Around Town

City women react to swearing-in of Vice President Kamala Harris

Westfield’s elected women feeling hopeful for future as another glass ceiling shatters

WESTFIELD – The world watched this week as history was made when the first woman – also the first Black and Asian American – was sworn-in as the 49th vice president of the United States.

Vice President Kamala Harris was serious throughout much of the ceremony Jan. 20, but broke into a smile at the end of her oath. Around the world, many women watched with their daughters and locally elected women felt some solidarity with the woman who is now second-in-command.

Westfield’s own elected women on the city council and school committee watched as well.

Westfield School Committee

“As I watched with the nation as Kamala Harris was sworn in as the highest-ranking woman in American history as vice president of the United States of America, it fills me with hope,” said School Committee member Diane Mayhew. “It says a lot about our country. She has broken a number of racial and gender barriers and with that a new generation of girls and boys will have a powerful role model.”

City Councilor Kristen Mello said it was an emotional moment for her.

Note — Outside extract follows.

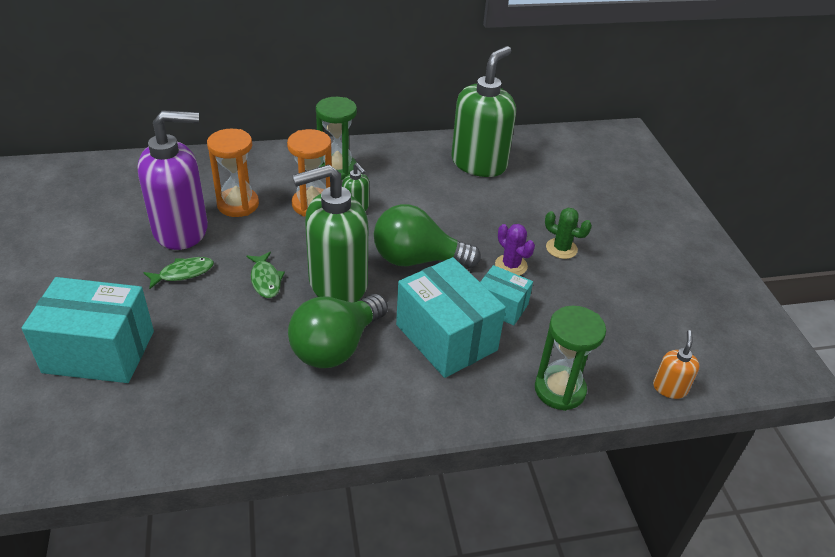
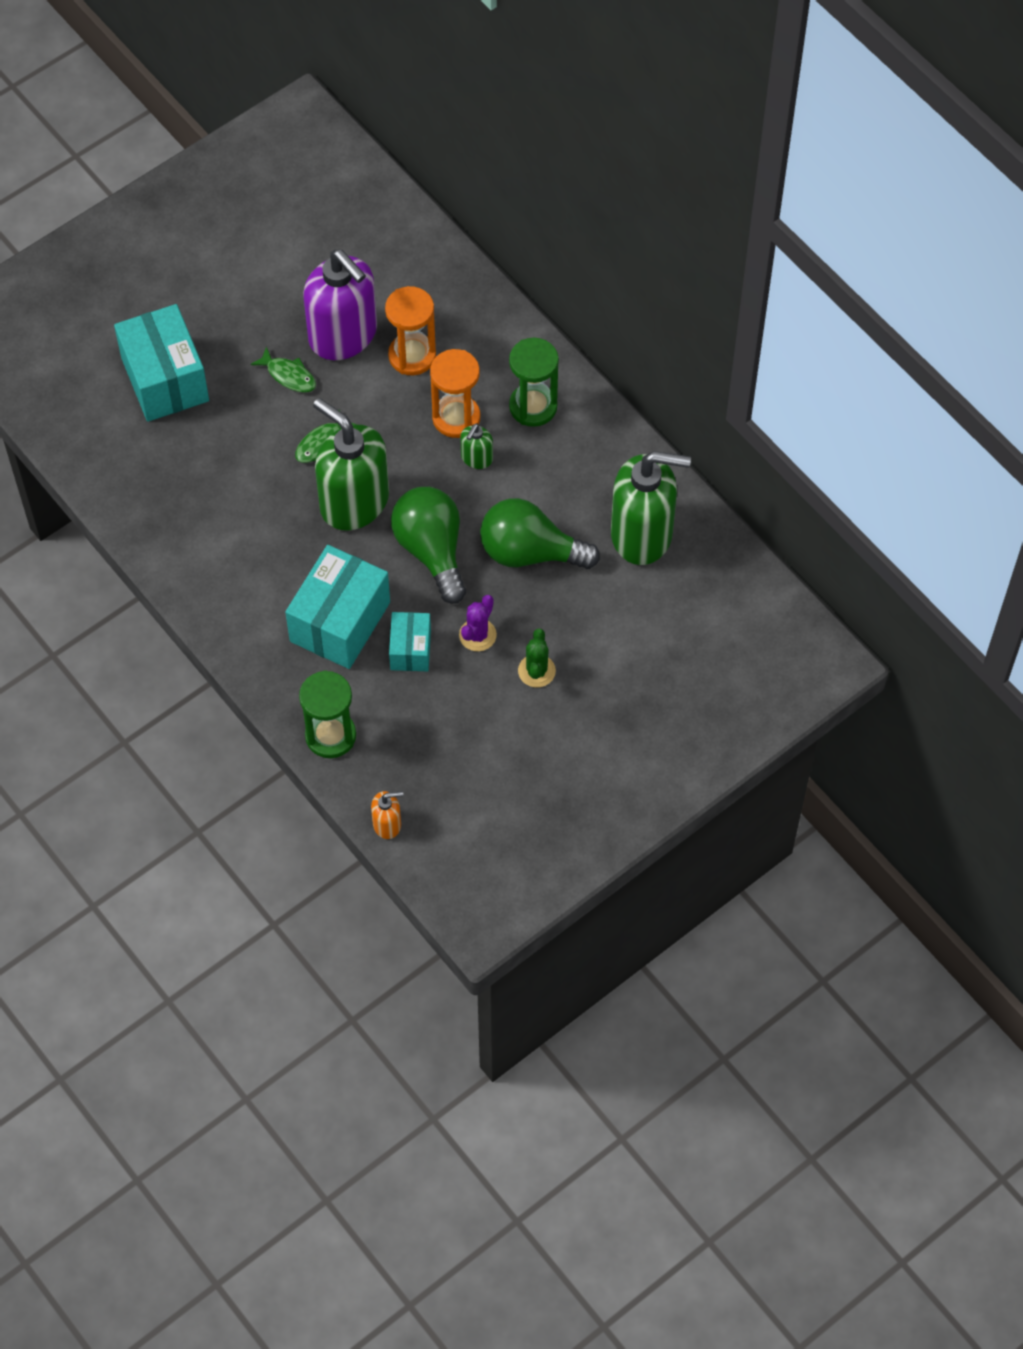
camera: 65 degrees right, 20 degrees up
(336, 347) = (275, 543): green light bulb -> green light bulb (530, 552)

“In my lifetime there have been so many female foreign heads of state that sometimes I wonder what has taken us so long. Then again, the reminders of how easily women can be held back come at me in small ways every day,” she said. “Our first vice president was elected over 230 years ago, and women were guaranteed the right to vote only 100 years ago,” said Mello. “Today a woman of color was sworn in as the vice president of the United States and the shards from that glass ceiling being shattered will seed thousands of bright futures across our country.”

School Committee member Cindy Sullivan said it was important for her, and for her daughter.

“Regardless of political affiliation, I believe that it is always important to see women in leadership roles in all levels of government and business,” said Sullivan. “Seeing a women being sworn into the second highest political position in our country is inspiring and brings hope to me that my daughter and my friends’ daughters will feel empowered to strive for any position personally or professionally they want.”

City Councilor Bridget Matthews-Kane wore her pearls for the inauguration of President Joe Biden and Vice President Harris as did millions of women around the world Wednesday, a sign of support for Harris.

“I’m full of joy that another glass ceiling for women has been broken, and I am grateful that as our wonderful country includes more and more people from different backgrounds in its government, we once again move closer and closer to the ‘more perfect union’ referenced in the Preamble to the Constitution,” said Matthews-Kane. “The events of today give me great hope both for my three girls and for our whole beloved country. I hope more women, and indeed people from all underrepresented groups, will be inspired to enter the political arena themselves.”

Westfield Mayor Alice D. Burke was sworn-in as the first woman mayor in New England in 1940. (CITY OF WESTFIELD PHOTO)

Westfield was, in many ways, ahead of its time when it comes to women in politics. In 1940, Westfield elected the first woman mayor not just in the city, but all New England. Alice Driscoll Burke ran the city as its mayor for three terms, 1940-1943, 1954-1955 and 1958-1959. Burke was previously a teacher and member of the Westfield School Committee. Throughout her political career, she ran several campaigns, losing some and winning some. After serving as mayor, Burke was a city councilor from 1968-1973. She died in 1974 at age 81.

Burke’s election was covered in the New York Times, Boston Globe and other national papers, putting Westfield at the forefront of the women’s movement at that time.

The city has continued to elect women in prominent positions, including former state Sen. Cele Hahn and councilors Angela Holmes and Patti Andras, among many others.